Ride-hailing service Sidecar will start delivering marijuana to San Franciscans who have prescriptions. It has partnered with Meadow, the on-demand weed company born out of the selective Y Combinator accelerator.
Some Sidecar drivers — those with medical marijuana cards of their own — will pick up weed packages from Meadow’s partnering dispensary — the Apothecarium — and deliver them to customers. A Sidecar spokesperson says this is entirely legal under California’s Medical Marijuana Patient Protection Act.
When asked whether he was worried that delivering weed could hurt Sidecar’s brand, given that it’s still a controversial substance, Sidecar’s CEO Sunil Paul demurred. “If it’s legal and fits in the car, we can deliver,” Paul said. “The same things we do for medical marijuana we can do for alcohol delivery.”
It’s a fundamental shift from Sidecar’s core product: Transporting people. Although it’s the original on-demand ride-hailing service, predating both Lyft and Uber, Sidecar has struggled to keep up with its younger siblings.
It introduced local deliveries in February as a way to grow its business, but Uber, Postmates, Caviar, DoorDash and a range of other companies are going after the same market.
Sidecar is hoping to carve out its own niche by doing custom deliveries, working with local businesses to meet their needs. Instead of trying to own the consumer relationship by being the front-facing app, Sidecar operates behind the scenes.

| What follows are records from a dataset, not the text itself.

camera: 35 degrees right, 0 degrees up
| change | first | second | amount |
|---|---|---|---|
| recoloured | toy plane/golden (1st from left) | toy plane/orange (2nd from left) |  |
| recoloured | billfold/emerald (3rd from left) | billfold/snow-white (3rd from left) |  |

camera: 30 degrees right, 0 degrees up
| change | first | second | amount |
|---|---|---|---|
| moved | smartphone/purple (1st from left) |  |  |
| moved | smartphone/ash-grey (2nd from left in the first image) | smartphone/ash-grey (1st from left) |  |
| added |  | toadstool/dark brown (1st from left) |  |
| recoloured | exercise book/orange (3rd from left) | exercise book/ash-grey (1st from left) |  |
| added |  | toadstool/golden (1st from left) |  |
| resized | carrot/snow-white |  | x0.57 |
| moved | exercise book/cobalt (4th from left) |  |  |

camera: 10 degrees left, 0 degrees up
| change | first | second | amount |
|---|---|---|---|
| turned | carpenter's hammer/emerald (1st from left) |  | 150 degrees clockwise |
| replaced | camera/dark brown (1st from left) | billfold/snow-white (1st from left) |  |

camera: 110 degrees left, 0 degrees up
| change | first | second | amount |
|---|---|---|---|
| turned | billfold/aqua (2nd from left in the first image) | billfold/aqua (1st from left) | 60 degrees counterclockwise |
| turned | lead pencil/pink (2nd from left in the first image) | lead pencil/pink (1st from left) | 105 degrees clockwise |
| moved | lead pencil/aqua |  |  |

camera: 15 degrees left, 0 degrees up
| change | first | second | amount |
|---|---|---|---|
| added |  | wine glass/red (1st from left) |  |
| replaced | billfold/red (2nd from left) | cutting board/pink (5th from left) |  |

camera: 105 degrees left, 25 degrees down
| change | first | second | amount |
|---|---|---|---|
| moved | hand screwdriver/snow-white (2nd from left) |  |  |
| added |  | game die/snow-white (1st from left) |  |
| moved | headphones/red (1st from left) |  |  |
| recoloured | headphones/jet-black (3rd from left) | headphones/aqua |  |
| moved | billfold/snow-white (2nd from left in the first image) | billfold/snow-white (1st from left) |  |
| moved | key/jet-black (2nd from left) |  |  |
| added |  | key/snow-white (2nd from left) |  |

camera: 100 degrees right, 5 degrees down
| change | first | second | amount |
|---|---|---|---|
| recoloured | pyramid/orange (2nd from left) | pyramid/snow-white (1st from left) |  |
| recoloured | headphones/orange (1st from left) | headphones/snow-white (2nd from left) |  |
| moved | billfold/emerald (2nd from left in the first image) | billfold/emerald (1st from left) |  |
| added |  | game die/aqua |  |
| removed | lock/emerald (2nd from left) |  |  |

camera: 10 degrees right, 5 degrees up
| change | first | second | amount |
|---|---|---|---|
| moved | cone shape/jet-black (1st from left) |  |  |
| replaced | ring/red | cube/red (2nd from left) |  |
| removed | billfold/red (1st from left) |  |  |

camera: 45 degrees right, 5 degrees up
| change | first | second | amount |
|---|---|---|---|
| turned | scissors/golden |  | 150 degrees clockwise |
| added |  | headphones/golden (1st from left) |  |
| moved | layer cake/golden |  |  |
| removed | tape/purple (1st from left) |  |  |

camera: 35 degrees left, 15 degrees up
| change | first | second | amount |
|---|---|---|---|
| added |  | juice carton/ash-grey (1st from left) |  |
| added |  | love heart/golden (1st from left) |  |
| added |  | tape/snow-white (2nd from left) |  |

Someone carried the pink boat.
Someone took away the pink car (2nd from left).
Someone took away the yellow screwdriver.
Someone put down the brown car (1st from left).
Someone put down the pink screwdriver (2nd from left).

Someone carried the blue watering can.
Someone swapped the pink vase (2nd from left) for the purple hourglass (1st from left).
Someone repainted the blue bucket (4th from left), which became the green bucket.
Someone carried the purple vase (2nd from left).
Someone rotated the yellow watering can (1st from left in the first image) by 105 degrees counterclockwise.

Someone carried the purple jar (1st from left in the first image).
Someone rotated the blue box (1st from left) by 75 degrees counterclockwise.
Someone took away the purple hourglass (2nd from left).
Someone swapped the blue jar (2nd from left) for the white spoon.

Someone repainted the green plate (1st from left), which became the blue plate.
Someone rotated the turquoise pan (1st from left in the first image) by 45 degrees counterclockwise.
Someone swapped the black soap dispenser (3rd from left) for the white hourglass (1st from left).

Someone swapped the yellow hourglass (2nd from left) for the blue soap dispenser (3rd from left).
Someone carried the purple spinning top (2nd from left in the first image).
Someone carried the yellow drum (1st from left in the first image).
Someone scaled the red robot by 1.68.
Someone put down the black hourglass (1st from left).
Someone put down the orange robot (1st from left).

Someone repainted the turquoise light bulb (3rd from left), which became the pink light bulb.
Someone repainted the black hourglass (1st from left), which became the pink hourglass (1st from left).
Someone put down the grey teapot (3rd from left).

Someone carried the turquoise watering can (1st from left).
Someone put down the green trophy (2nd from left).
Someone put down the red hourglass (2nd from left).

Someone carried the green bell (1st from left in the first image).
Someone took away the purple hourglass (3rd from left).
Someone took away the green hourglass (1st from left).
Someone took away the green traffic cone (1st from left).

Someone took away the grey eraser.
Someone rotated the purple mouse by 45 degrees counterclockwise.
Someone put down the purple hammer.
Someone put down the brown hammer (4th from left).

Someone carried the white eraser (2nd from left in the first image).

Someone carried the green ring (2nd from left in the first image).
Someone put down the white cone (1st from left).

Before now, Meadow delivered weed using the dispensaries’ own drivers, but that didn’t scale particularly well. By tapping into Sidecar’s network, the weed company can offer delivery within the hour. Same-day delivery prices range from $4.99 to $14.99 and on-demand delivery ranges from $7.49 to $24.99 depending on time of day and delivery window.
Customers will order through the Meadow app or website, not the Sidecar one, and be capped at four orders, which is equivalent to one ounce of weed. Drivers will carry the packages in locked boxes and will be trained to vet recipients’ identification.
When asked whether Meadow considered contacting other ride companies like Uber or Lyft for a partnership, Meadow’s founder David Hua said it hadn’t crossed his mind. “It takes a lot to galvanize in-house research to create a new training program,” Hua said. “At this stage, we’re doubling down on the partnership we have with Sidecar.”